(RAW DATA Opens)
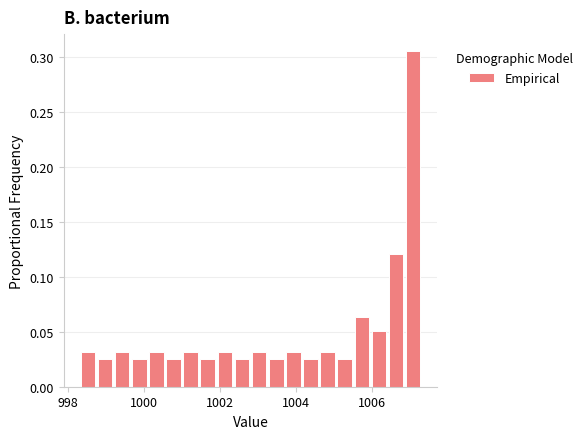

Around what value on the x-axis is the tallest bar? Give the approximate position of its centre, as read against the axis.

1007.0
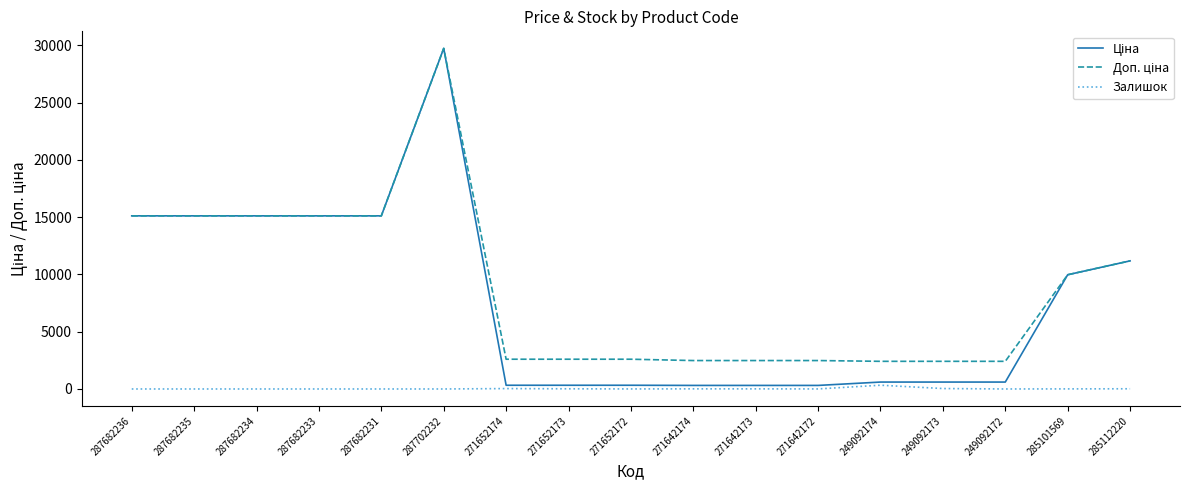

What is the difference between the highest and lowest values at 287682231?

15120.0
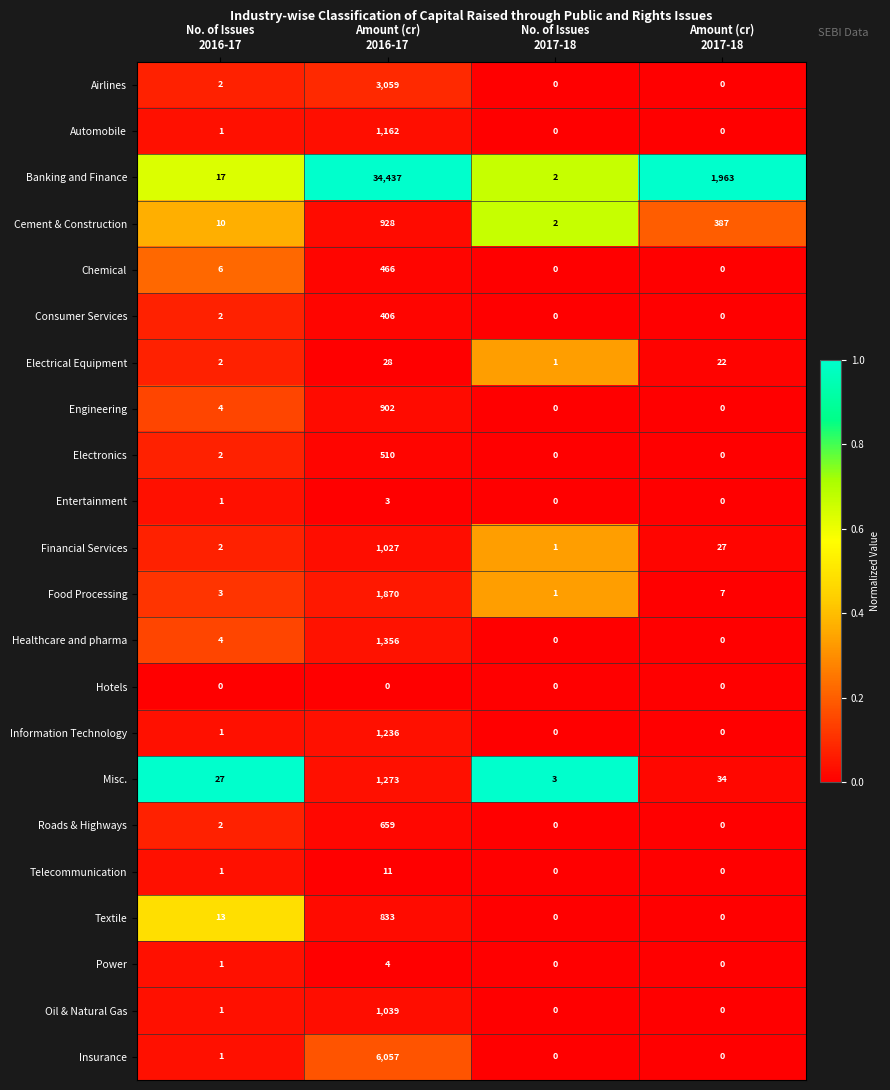

At which category does the chart reach its peak across all series?

Amount (cr)
2016-17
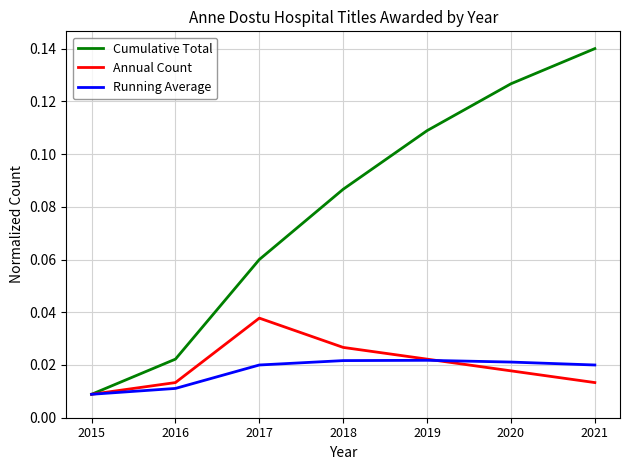

Which series has the largest total across all categories?

Cumulative Total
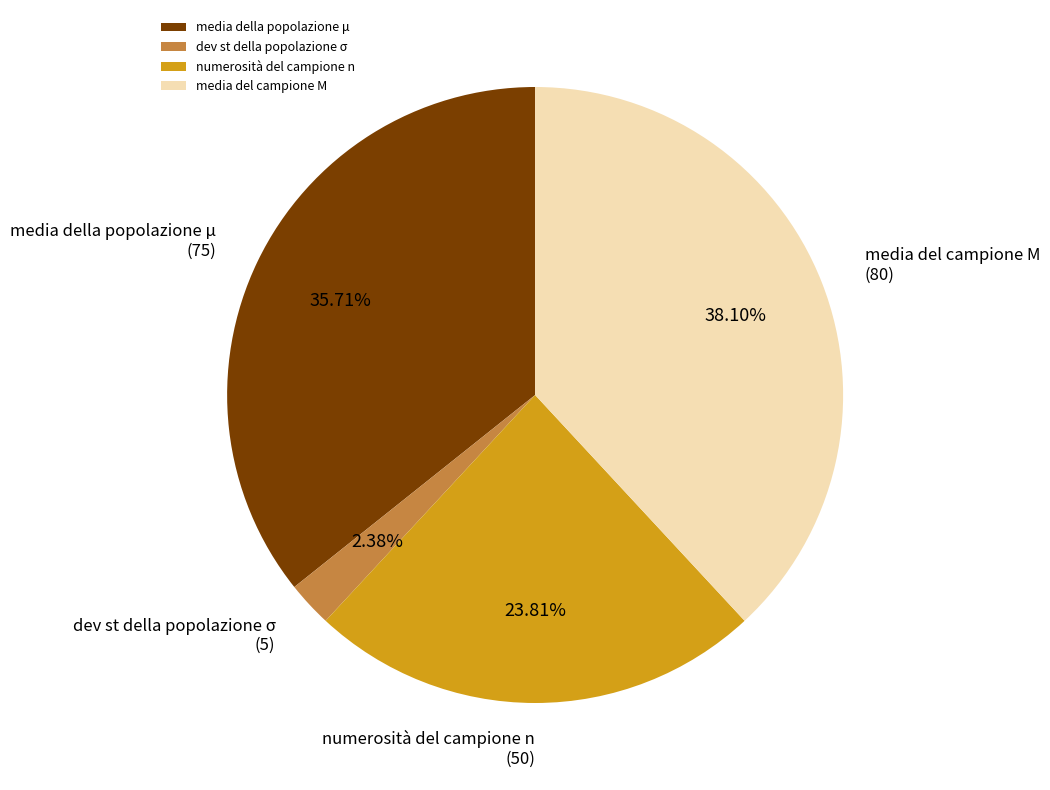

Does numerosità del campione n account for over 50% of the chart?

No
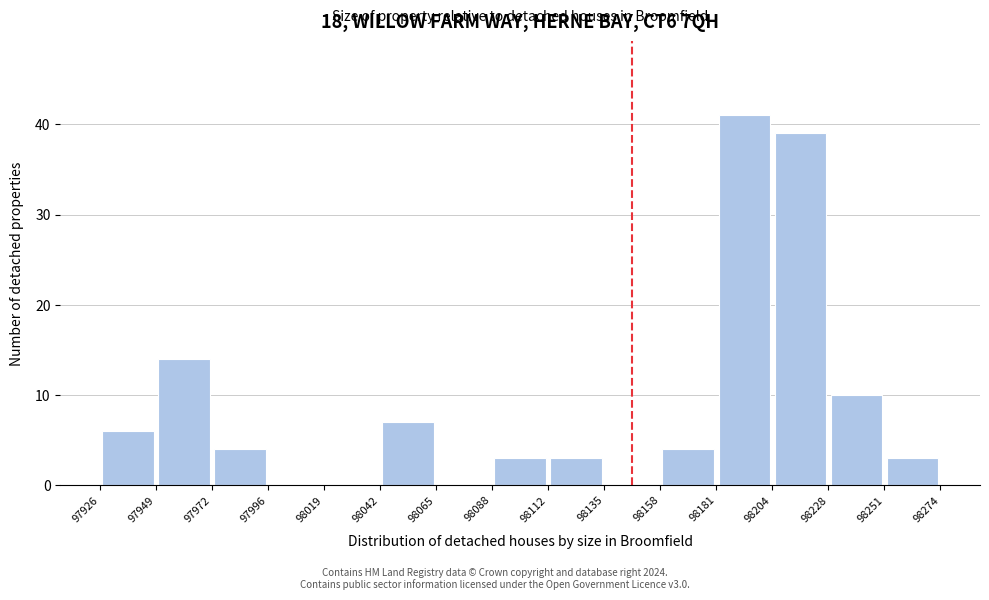

Which range on the x-axis has the tallest bar?

98181 to 98204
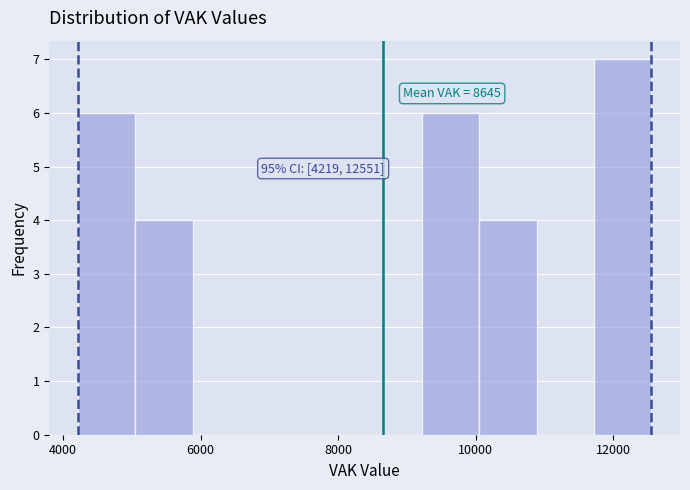

Which range on the x-axis has the tallest bar?

11800 to 12600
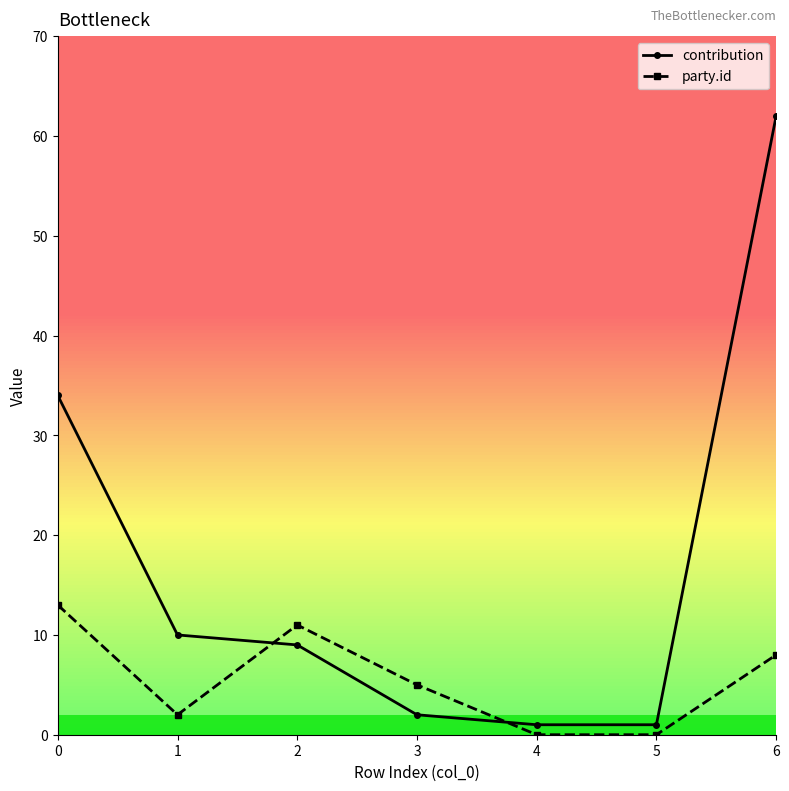

What are all the series names shown in the legend?

contribution, party.id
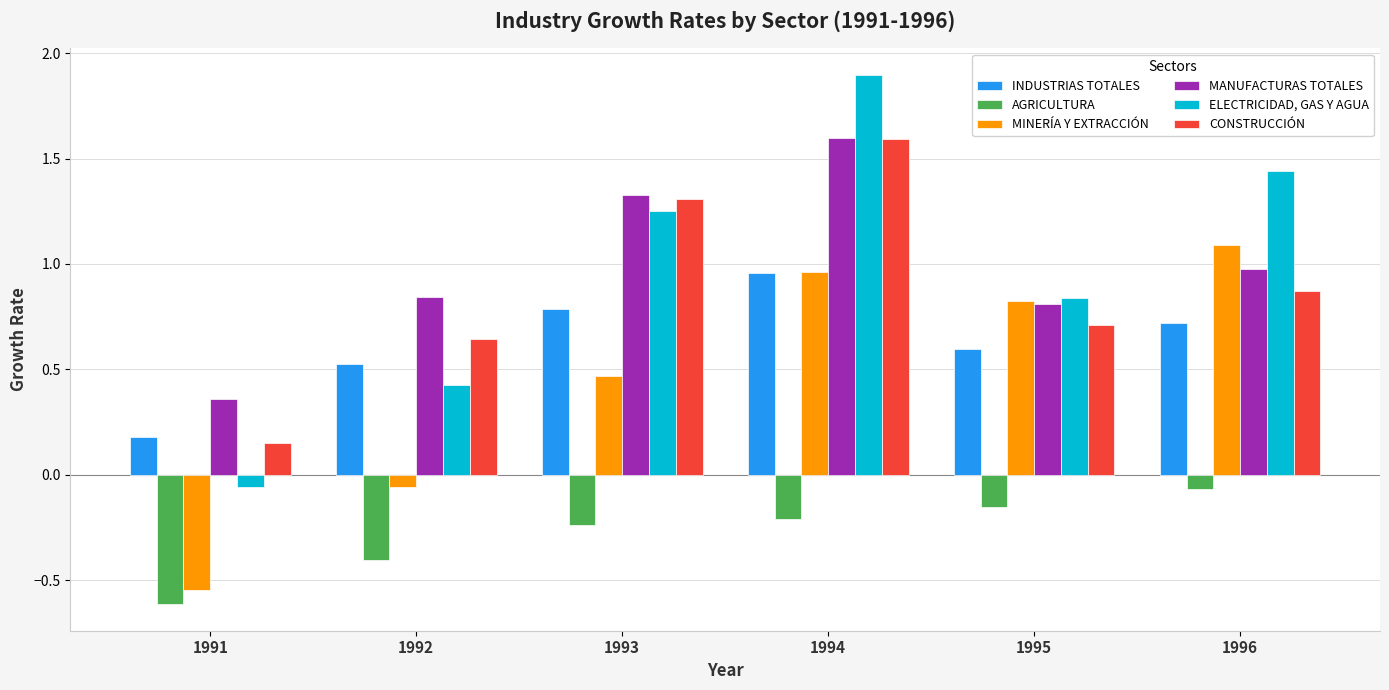

The value of MANUFACTURAS TOTALES at 1993 is 1.9. True or false?

False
(RAW DATA Closes)
### TASK STATEMENT
Reproduce the listing above verbatim, with the pictures omitted.

### WRITTEN RESPONSE
Around what value on the x-axis is the tallest bar? Give the approximate position of its centre, as read against the axis.

1007.0

What is the difference between the highest and lowest values at 287682231?

15120.0

At which category does the chart reach its peak across all series?

Amount (cr)
2016-17

Which series has the largest total across all categories?

Cumulative Total

Does numerosità del campione n account for over 50% of the chart?

No

Which range on the x-axis has the tallest bar?

98181 to 98204

Which range on the x-axis has the tallest bar?

11800 to 12600

What are all the series names shown in the legend?

contribution, party.id

The value of MANUFACTURAS TOTALES at 1993 is 1.9. True or false?

False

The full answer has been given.